▸ Provided records:

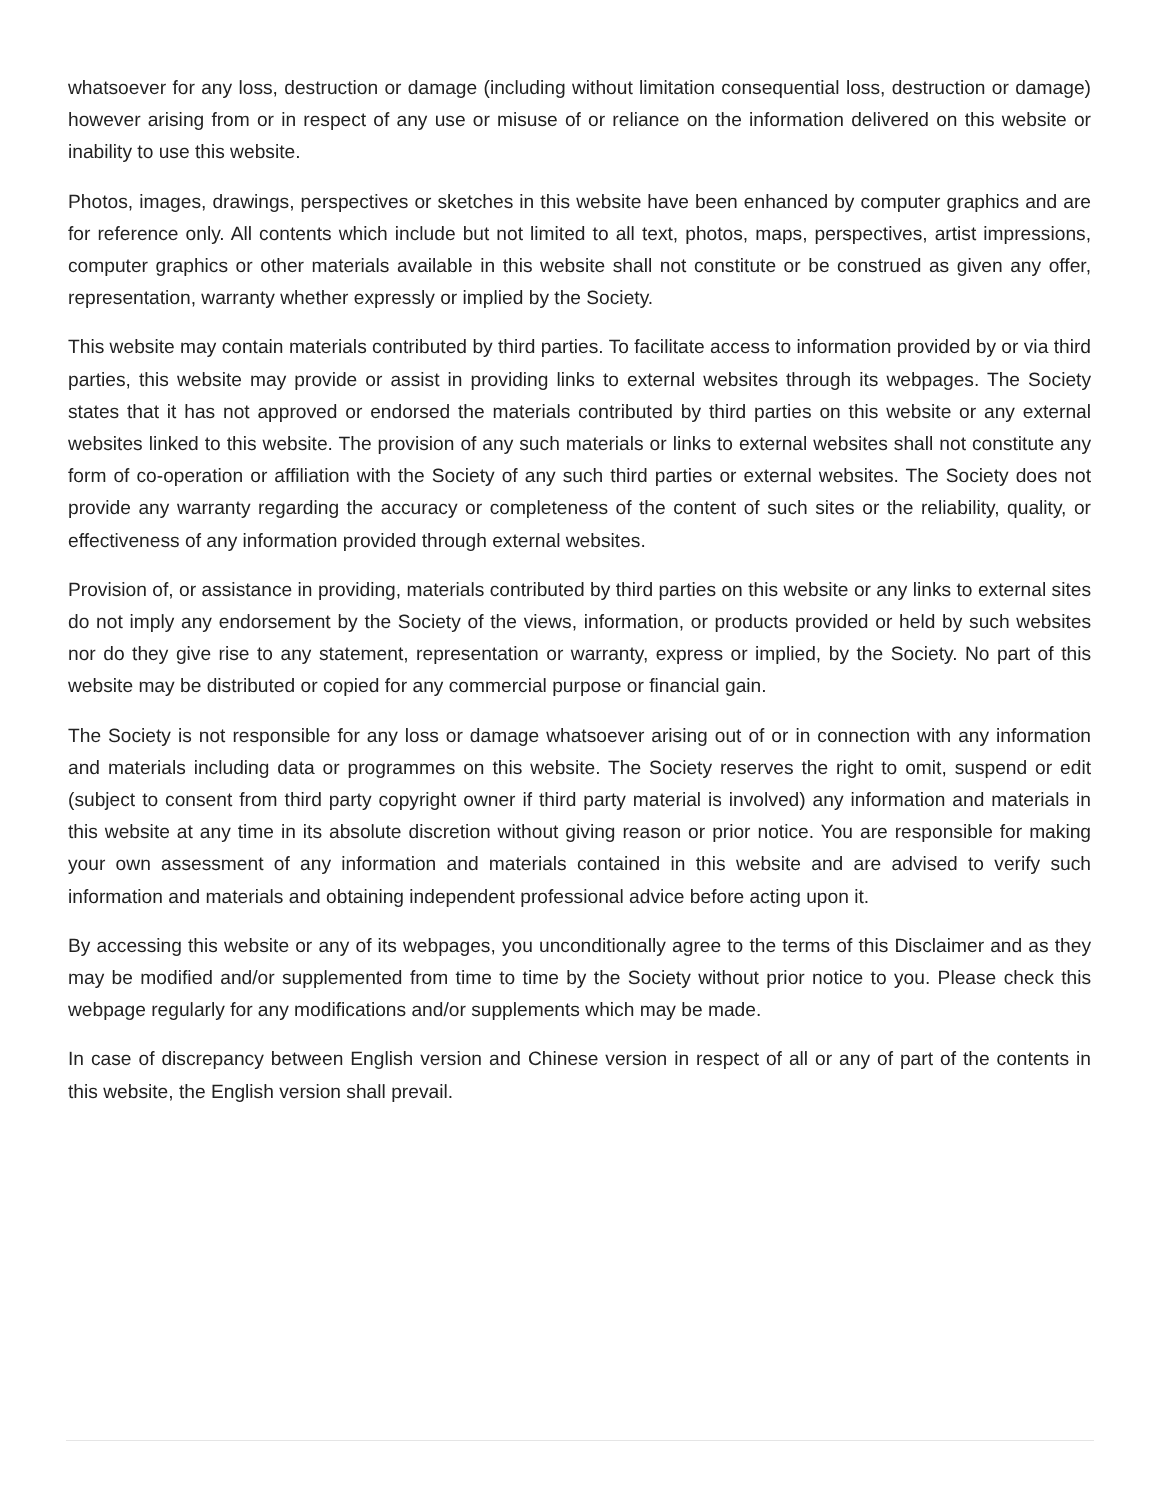whatsoever for any loss, destruction or damage (including without limitation consequential loss, destruction or damage) however arising from or in respect of any use or misuse of or reliance on the information delivered on this website or inability to use this website.
Photos, images, drawings, perspectives or sketches in this website have been enhanced by computer graphics and are for reference only. All contents which include but not limited to all text, photos, maps, perspectives, artist impressions, computer graphics or other materials available in this website shall not constitute or be construed as given any offer, representation, warranty whether expressly or implied by the Society.
This website may contain materials contributed by third parties. To facilitate access to information provided by or via third parties, this website may provide or assist in providing links to external websites through its webpages. The Society states that it has not approved or endorsed the materials contributed by third parties on this website or any external websites linked to this website. The provision of any such materials or links to external websites shall not constitute any form of co-operation or affiliation with the Society of any such third parties or external websites. The Society does not provide any warranty regarding the accuracy or completeness of the content of such sites or the reliability, quality, or effectiveness of any information provided through external websites.
Provision of, or assistance in providing, materials contributed by third parties on this website or any links to external sites do not imply any endorsement by the Society of the views, information, or products provided or held by such websites nor do they give rise to any statement, representation or warranty, express or implied, by the Society. No part of this website may be distributed or copied for any commercial purpose or financial gain.
The Society is not responsible for any loss or damage whatsoever arising out of or in connection with any information and materials including data or programmes on this website. The Society reserves the right to omit, suspend or edit (subject to consent from third party copyright owner if third party material is involved) any information and materials in this website at any time in its absolute discretion without giving reason or prior notice. You are responsible for making your own assessment of any information and materials contained in this website and are advised to verify such information and materials and obtaining independent professional advice before acting upon it.
By accessing this website or any of its webpages, you unconditionally agree to the terms of this Disclaimer and as they may be modified and/or supplemented from time to time by the Society without prior notice to you. Please check this webpage regularly for any modifications and/or supplements which may be made.
In case of discrepancy between English version and Chinese version in respect of all or any of part of the contents in this website, the English version shall prevail.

▸ What you need to do: Lines of the listing that include the string "providing" are to be counted; state that count alone.

▸ Task output: 2